§ To do
A word-for-word copy of the lines from the one holding "3 See also RPS." through the final line of the records below is the only output asked for.

(Source information begins)

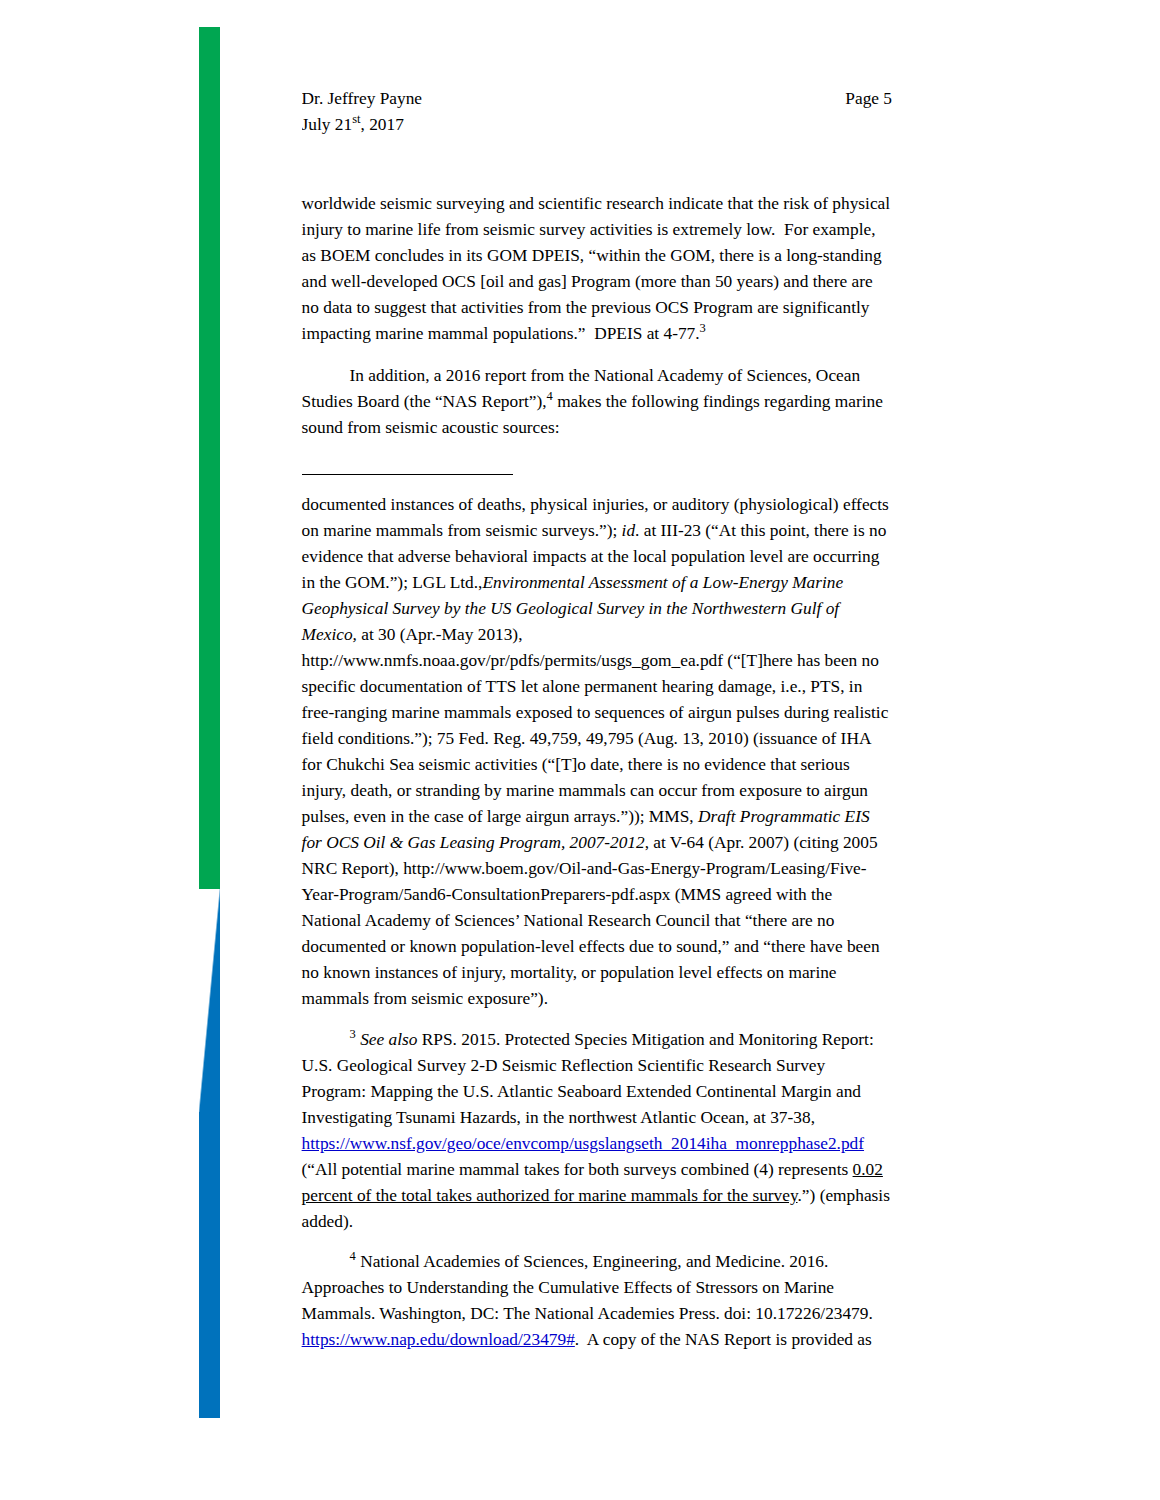Dr. Jeffrey Payne
July 21st, 2017
Page 5
worldwide seismic surveying and scientific research indicate that the risk of physical injury to marine life from seismic survey activities is extremely low. For example, as BOEM concludes in its GOM DPEIS, “within the GOM, there is a long-standing and well-developed OCS [oil and gas] Program (more than 50 years) and there are no data to suggest that activities from the previous OCS Program are significantly impacting marine mammal populations.” DPEIS at 4-77.3
In addition, a 2016 report from the National Academy of Sciences, Ocean Studies Board (the “NAS Report”),4 makes the following findings regarding marine sound from seismic acoustic sources:
documented instances of deaths, physical injuries, or auditory (physiological) effects on marine mammals from seismic surveys.”); id. at III-23 (“At this point, there is no evidence that adverse behavioral impacts at the local population level are occurring in the GOM.”); LGL Ltd.,Environmental Assessment of a Low-Energy Marine Geophysical Survey by the US Geological Survey in the Northwestern Gulf of Mexico, at 30 (Apr.-May 2013), http://www.nmfs.noaa.gov/pr/pdfs/permits/usgs_gom_ea.pdf (“[T]here has been no specific documentation of TTS let alone permanent hearing damage, i.e., PTS, in free-ranging marine mammals exposed to sequences of airgun pulses during realistic field conditions.”); 75 Fed. Reg. 49,759, 49,795 (Aug. 13, 2010) (issuance of IHA for Chukchi Sea seismic activities (“[T]o date, there is no evidence that serious injury, death, or stranding by marine mammals can occur from exposure to airgun pulses, even in the case of large airgun arrays.”)); MMS, Draft Programmatic EIS for OCS Oil & Gas Leasing Program, 2007-2012, at V-64 (Apr. 2007) (citing 2005 NRC Report), http://www.boem.gov/Oil-and-Gas-Energy-Program/Leasing/Five-Year-Program/5and6-ConsultationPreparers-pdf.aspx (MMS agreed with the National Academy of Sciences’ National Research Council that “there are no documented or known population-level effects due to sound,” and “there have been no known instances of injury, mortality, or population level effects on marine mammals from seismic exposure”).
3 See also RPS. 2015. Protected Species Mitigation and Monitoring Report: U.S. Geological Survey 2-D Seismic Reflection Scientific Research Survey Program: Mapping the U.S. Atlantic Seaboard Extended Continental Margin and Investigating Tsunami Hazards, in the northwest Atlantic Ocean, at 37-38, https://www.nsf.gov/geo/oce/envcomp/usgslangseth_2014iha_monrepphase2.pdf (“All potential marine mammal takes for both surveys combined (4) represents 0.02 percent of the total takes authorized for marine mammals for the survey.”) (emphasis added).
4 National Academies of Sciences, Engineering, and Medicine. 2016. Approaches to Understanding the Cumulative Effects of Stressors on Marine Mammals. Washington, DC: The National Academies Press. doi: 10.17226/23479. https://www.nap.edu/download/23479#. A copy of the NAS Report is provided as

(Source information ends)

§ Exercise response
3 See also RPS. 2015. Protected Species Mitigation and Monitoring Report: U.S. Geological Survey 2-D Seismic Reflection Scientific Research Survey Program: Mapping the U.S. Atlantic Seaboard Extended Continental Margin and Investigating Tsunami Hazards, in the northwest Atlantic Ocean, at 37-38, https://www.nsf.gov/geo/oce/envcomp/usgslangseth_2014iha_monrepphase2.pdf (“All potential marine mammal takes for both surveys combined (4) represents 0.02 percent of the total takes authorized for marine mammals for the survey.”) (emphasis added).
4 National Academies of Sciences, Engineering, and Medicine. 2016. Approaches to Understanding the Cumulative Effects of Stressors on Marine Mammals. Washington, DC: The National Academies Press. doi: 10.17226/23479. https://www.nap.edu/download/23479#. A copy of the NAS Report is provided as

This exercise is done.